Maoritomella densecostulata

Scientific classification
- Kingdom: Animalia
- Phylum: Mollusca
- Class: Gastropoda
- Subclass: Caenogastropoda
- Order: Neogastropoda
- Superfamily: Conoidea
- Family: Borsoniidae
- Genus: Maoritomella
- Species: M. densecostulata
- Binomial name: Maoritomella densecostulata Kilburn, 1986
- Synonyms: Tomopleura (Maoritomella) densecostulata Kilburn, 1986;

= Maoritomella densecostulata =

- Authority: Kilburn, 1986
- Synonyms: Tomopleura (Maoritomella) densecostulata Kilburn, 1986

Species of gastropod

Maoritomella densecostulata is a species of sea snail, a marine gastropod mollusk in the family Borsoniidae, first described by R.N. Kilburn in 1986.

==Description==
The height of the shell attains 4.6 mm, its width is 2 mm. It is light orange-yellow to brownish orange, maintained from its Protoconch stage.

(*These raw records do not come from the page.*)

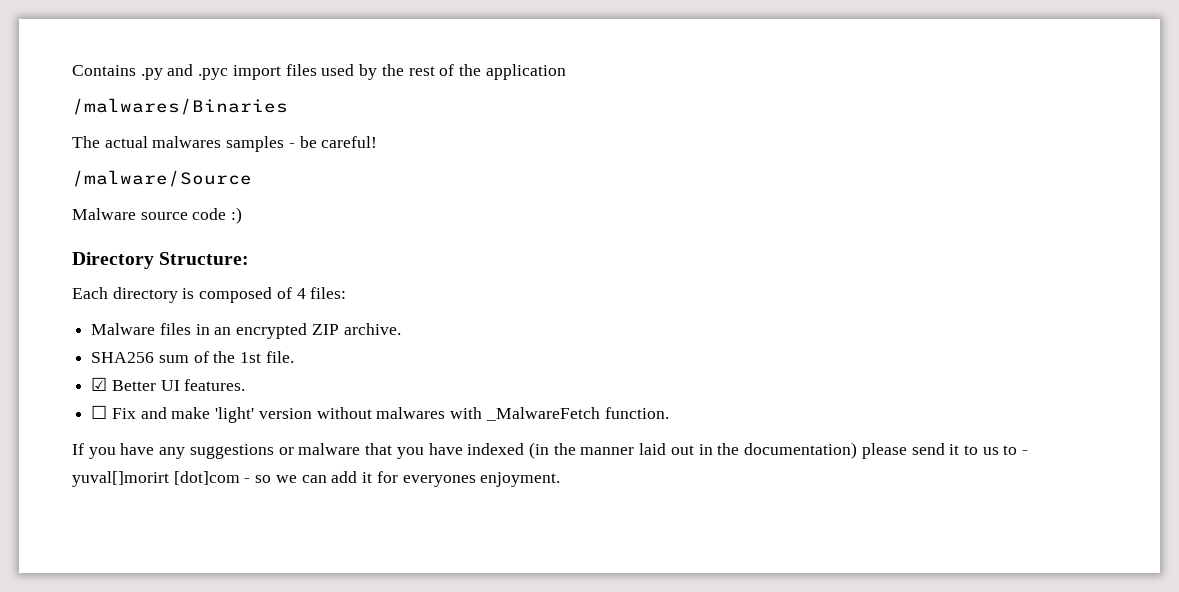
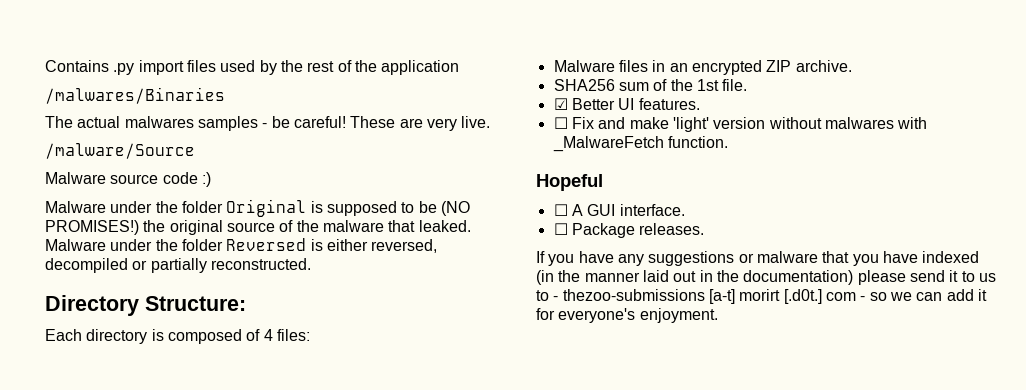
[167,64,229,80] and .pyc -> (135, 69) none
(378, 142) none -> [350,116,491,131] These are very live.
(243, 215) none -> [45,199,470,217] [45,220,471,235] [45,238,438,253] [45,258,311,273] // Malware under the folder Original is supposed to be (NO PROMISES!) the original source of the malware that leaked. Malware under the folder Reversed is either reversed, decompiled or partially reconstructed.
(669, 413) none -> [536,174,603,191] [553,204,685,216] [553,223,705,238] // Hopeful // ☐ A GUI interface. // ☐ Package releases.
[72,471,240,487] yuval[]morirt [dot]com -> [562,289,856,304] thezoo-submissions [a-t] morirt [.d0t.] com
[402,475,476,487] everyones -> [558,308,636,323] everyone's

It exhibits a fusiform-biconical shape, typical of the genus, with pronounced axial ribs and spiral lirae that create a cancellate (latticed) sculpture. Their protoconchs are 0.65 to 0.68 mm wide and 0.53 to 0.58 mm tall.
==Distribution==
This marine species occurs on the continental slope of Eastern Transkei, South Africa, as well as off the coast of Mozambique. They live 74 to 200 m from the coast.